Eşitlik evde başlar

Eşitlik evde başlar
Üstün Dökmen kadın ile erkek arasında tam eşitlik olabilir mi? sorusuna açıklık getiriyor.Abone ol

Yazar, psikolog Üstün Dökmen, tüm yapıtlarında insanoğlunun çağlar boyunca, insanlık adına ulaştığı yeri gösteriyor. Onun yapıtları, insanlık savaşımının göstergesi bir bakıma. de bu yüzden önemli. Yapıtta, ailede, işyerinde baskıcı tavırlar açıklanırken, eşitler evinin oluşturulması için bireylere düşen sorumluluklar da anımsatılıyor.

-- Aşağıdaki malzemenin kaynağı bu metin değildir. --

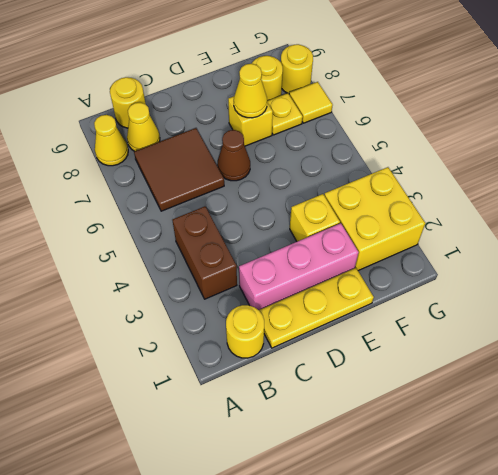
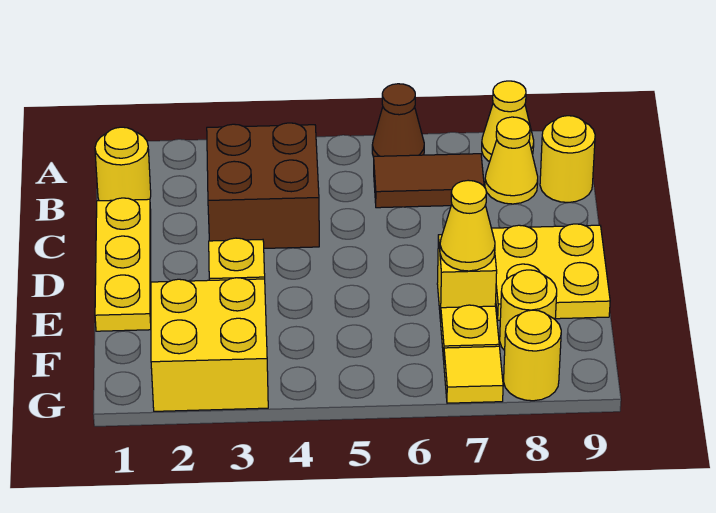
brown 1x2 brick [173,206,237,299] -> brown 2x2 brick [207,123,319,248]
brown 2x2 tile [134,128,224,211] -> brown 1x2 tile [374,154,484,208]
pink 1x3 brick [239,223,359,310] -> none
brown 1x1 cone [217,130,250,181] -> brown 1x1 cone moved to [372,84,424,157]
none -> yellow 2x2 plate [491,224,610,320]

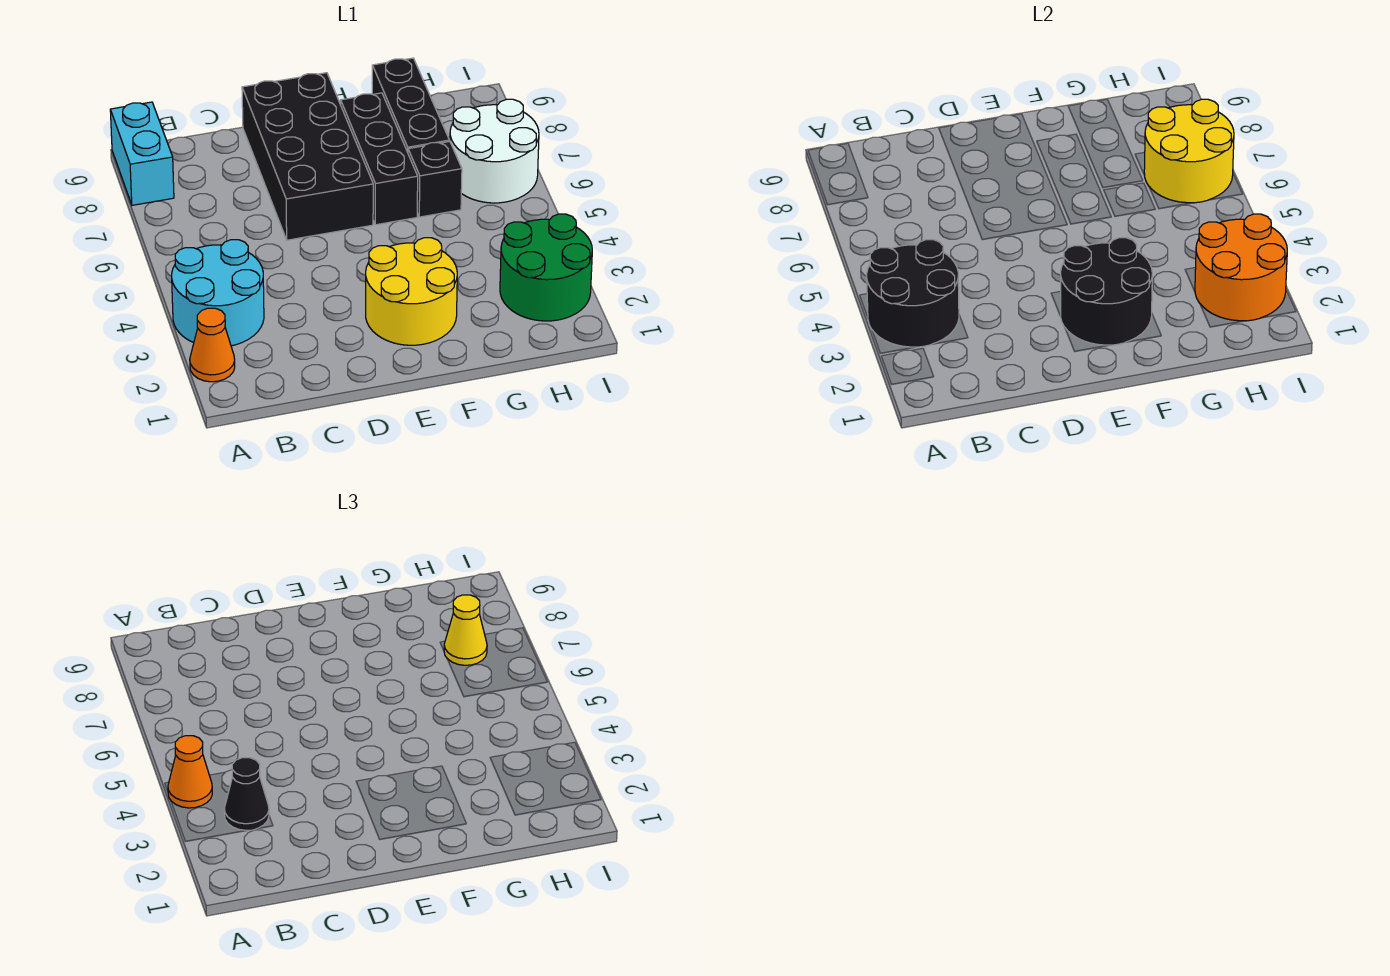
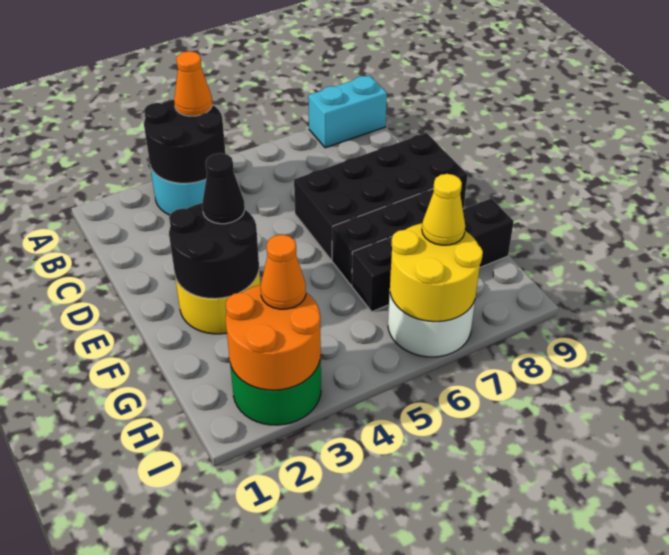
orange 1x1 cone [190,308,235,382] -> orange 1x1 cone moved to [261,235,306,309]
black 1x1 cone [224,758,269,831] -> black 1x1 cone moved to [202,153,245,224]

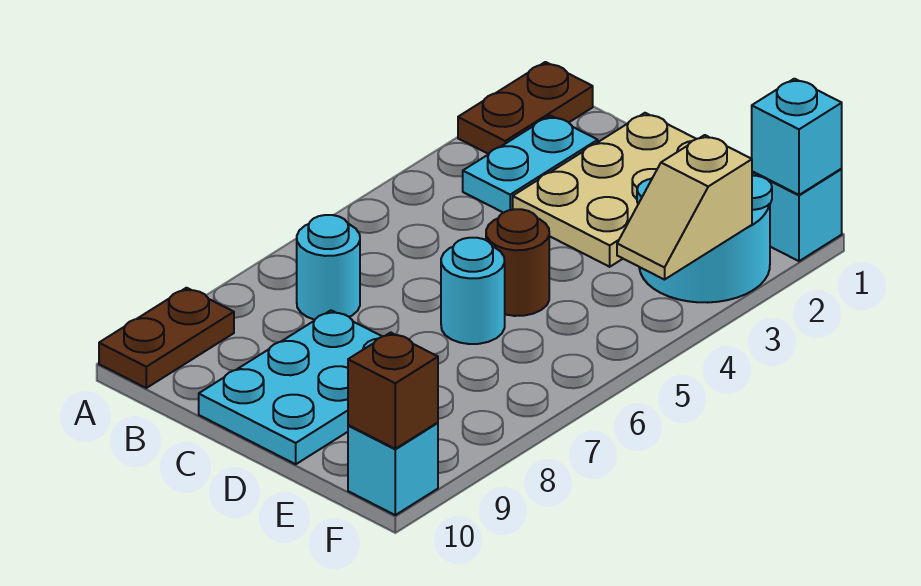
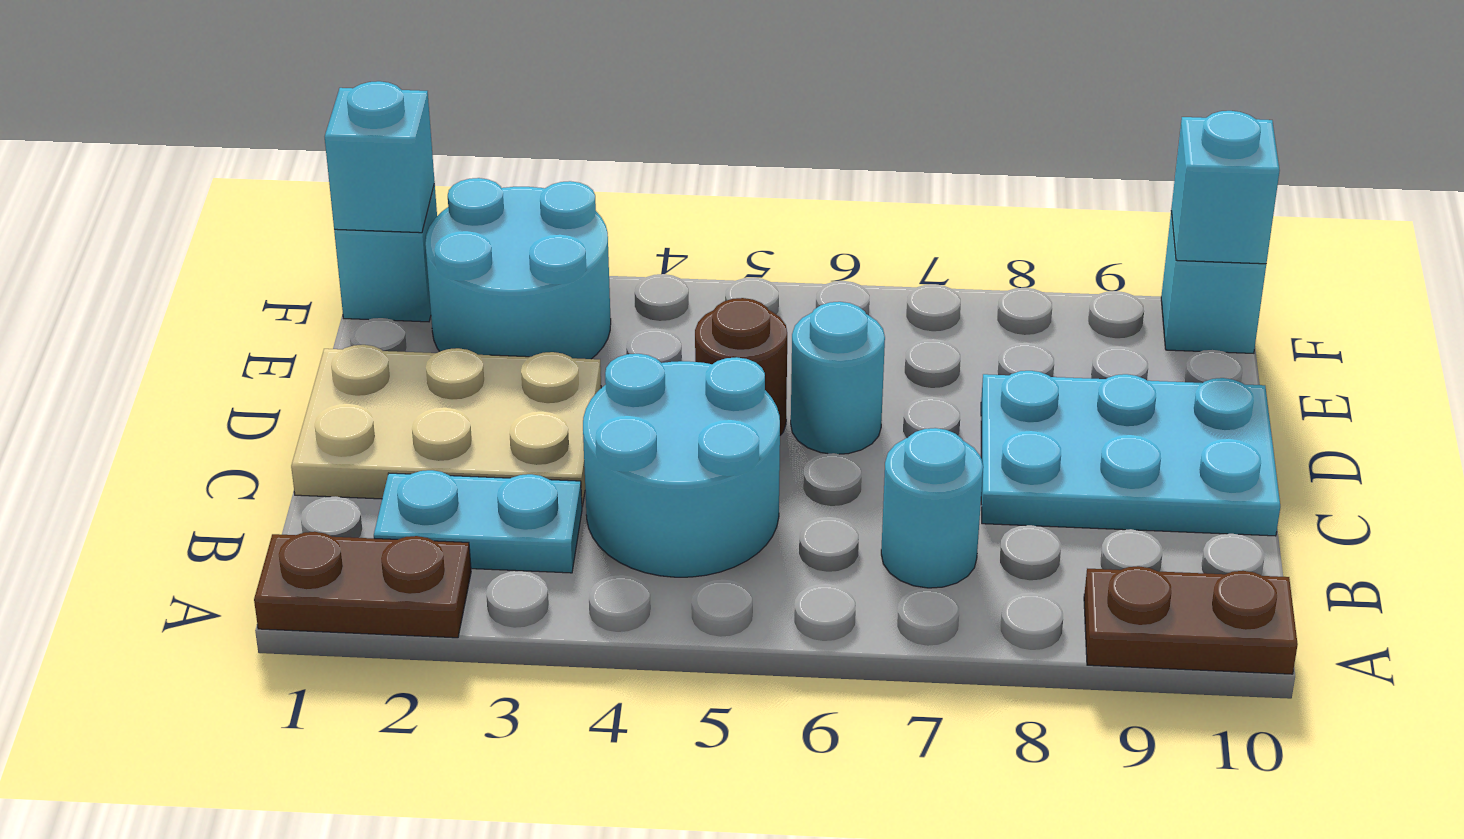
none -> cyan 2x2 round brick [583,354,780,577]
tan 1x2 slope [617,135,752,280] -> none
brown 1x1 brick [348,333,438,449] -> cyan 1x1 brick [1171,111,1280,264]

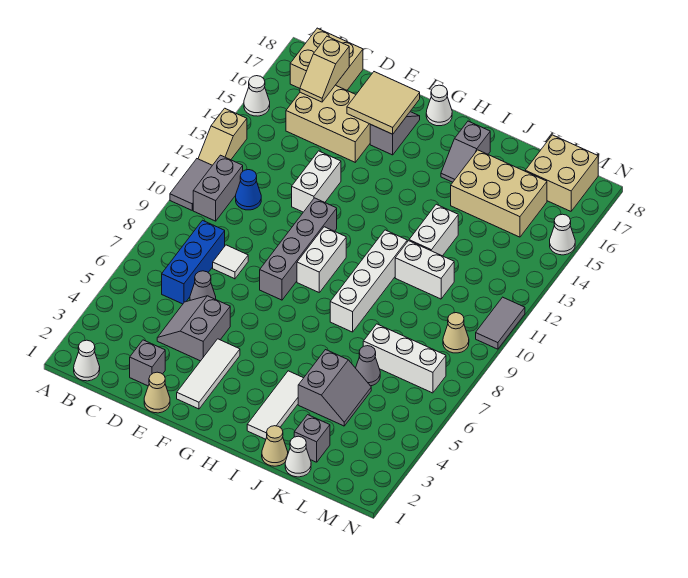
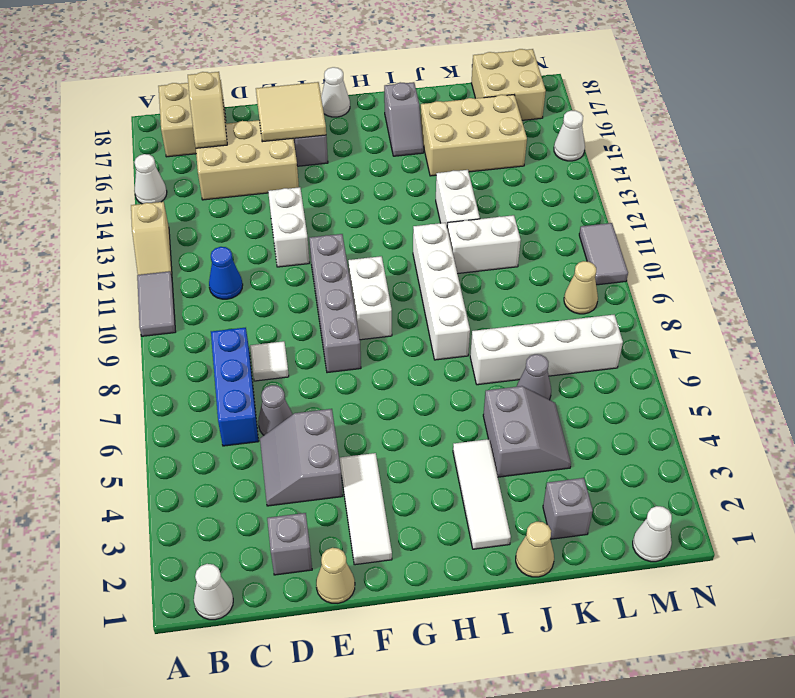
grey 1x2 brick [193,155,243,221] -> none
white 1x1 cone [285,436,311,477] -> white 1x1 cone moved to [633,506,672,562]
white 1x3 brick [363,324,446,393] -> white 1x4 brick [470,315,623,385]

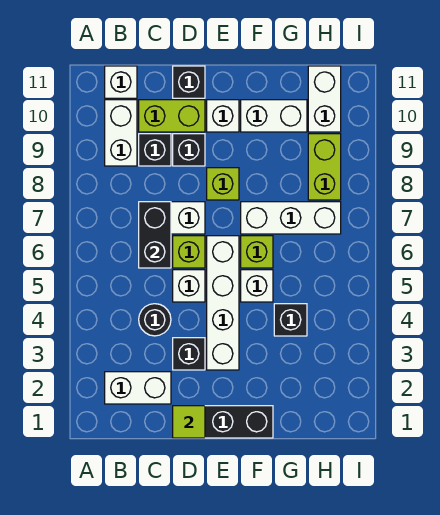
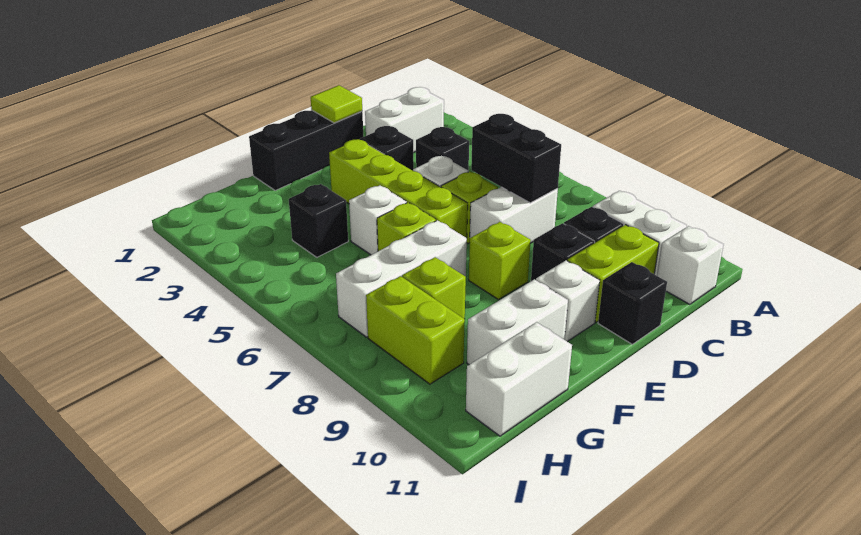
black 1x1 round brick [139,304,171,336] -> black 1x1 brick [416,127,469,171]
white 1x4 brick [207,236,239,370] -> lime 1x4 brick [329,139,468,238]
none -> lime 1x1 brick [402,257,466,319]
white 1x2 brick [308,66,341,132] -> white 1x2 brick turned to [466,322,572,436]

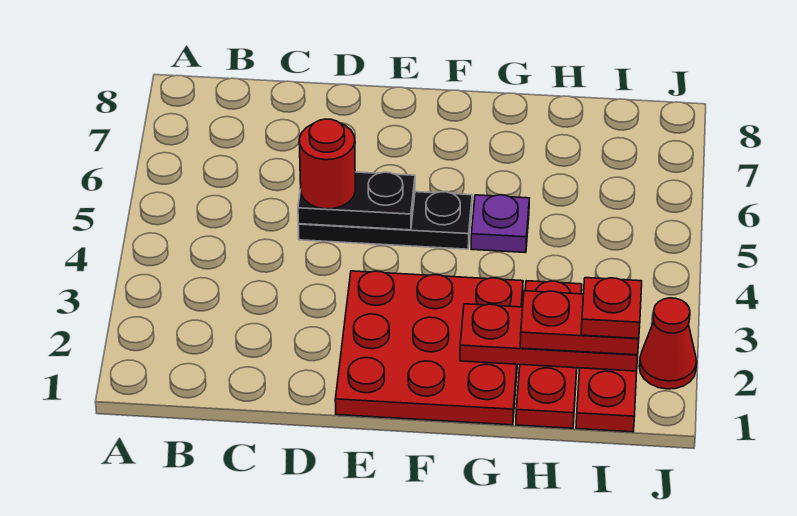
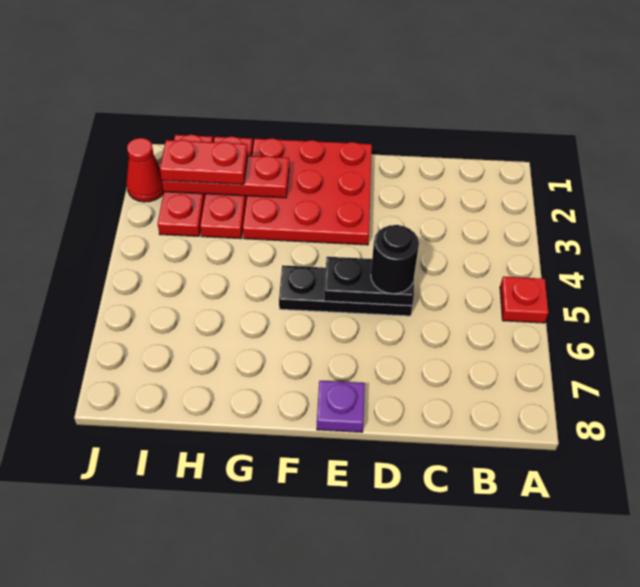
red 1x1 round brick [299,119,355,209] -> black 1x1 round brick [371,225,419,294]
purple 1x1 plate [471,195,529,253] -> purple 1x1 plate moved to [317,381,365,432]
red 1x1 plate [581,278,642,338] -> red 1x1 plate moved to [500,277,549,323]

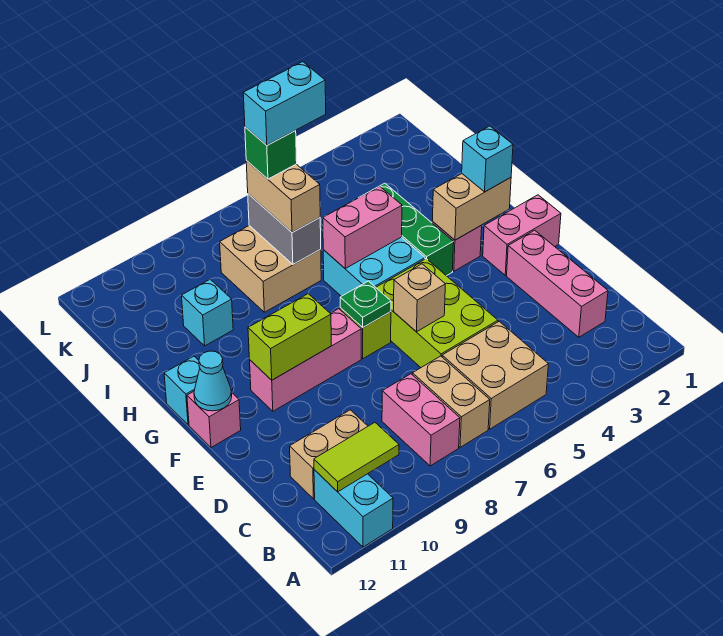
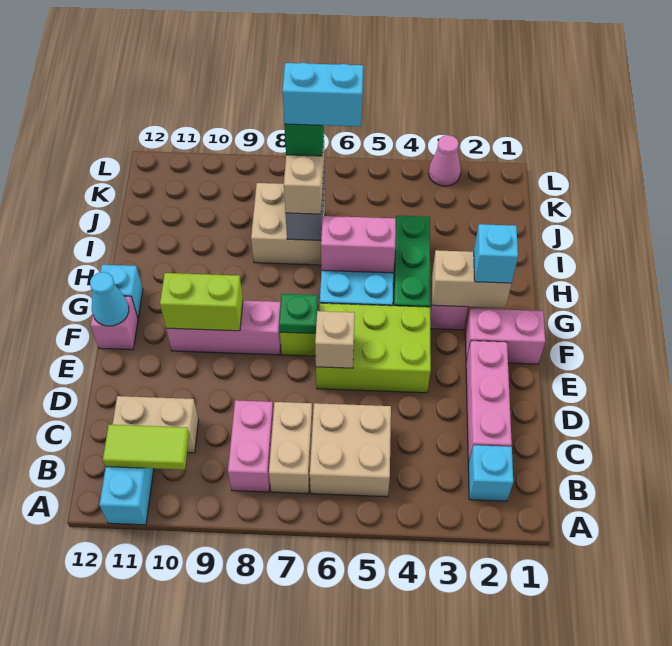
lime 2x3 brick [376,259,498,367] -> lime 2x3 brick turned to [316,303,431,393]
cyan 1x1 brick [181,279,233,346] -> cyan 1x1 brick moved to [468,445,513,501]
none -> pink 1x1 cone [429,135,461,186]

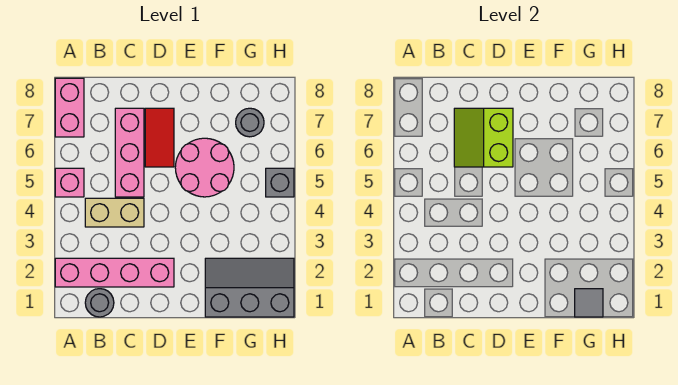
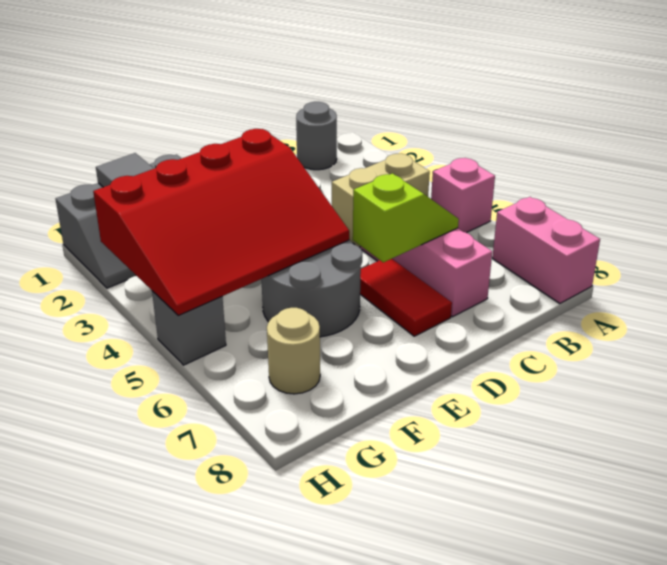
pink 1x4 brick [55,258,174,287] -> none
lime 2x2 slope [454,108,513,167] -> lime 1x2 slope [353,173,459,262]
none -> red 3x4 slope [93,129,349,316]
pink 2x2 round brick [175,138,234,197] -> grey 2x2 round brick [261,240,362,337]
grey 1x1 round brick [236,108,264,137] -> tan 1x1 round brick [267,308,320,394]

Evimizde, alaska seo ‘insan’ temel ölçüt olarak alınıyorsa, herkes birbirine eşitse, evimiz eşitler evi oluyor. Evin beyi, kendini reis olarak görüyorsa esirler evindesiniz demektir. Tüm sorun, esirler evini, eşitler evine çevirmek. Yazar, bize örneklerle, güncel olaylarla, eşitler evini kurmayı öğretiyor. Sözgelimi; Tuzla Tersanesinde, deneme sırasında kurtarma botuna ağır çuval yerine insan konulursa ve insanlar boğularak ölürse, bu işyeri esirler evidir. İnsanın deneme aracı olarak kullanılması etik dışıdır.

Tam eşitlik olabilir mi?
Yazar, aile içindeki tutsaklığa örnekler veriyor. Sözgelimi; kadın eşine: ”Bana bir gün göstermedin” diyorsa, burada, eşitsiz karı-koca ilişkisi vardır. Günümüzde, iş için, ekmek için teknelerle bir yerden başka bir yere göç ederken boğulanlar, köle ticaretinin sürdüğünün kanıtı. Beyaz kadın ticareti de öyle. Çocuk işçilerin çalıştırılmaları da. Esirler evindeki geçerli sözler kendimizi sınamak için önemli ölçüt oluşturuyor: “Canım koca değil mi, sever de döver de!”, “Kadın erkeğin elinin kiridir!”, “Kızını dövmeyen dizini döver!” (s. 32). Eşitler evinde, insanın temel gereksinimleri karşılanıyor. Kişi, ekonomik yönden bağımlı değil. Onur eşitliği bulunuyor, cinsiyet ayrımı yapılmıyor, uzlaşma becerileri gelişiyor vb. Öfke, eşitler evini olumsuz etkiliyor. Yazar, ‘Tam eşitlik olabilir mi?’ sorusuna açıklık getiriyor.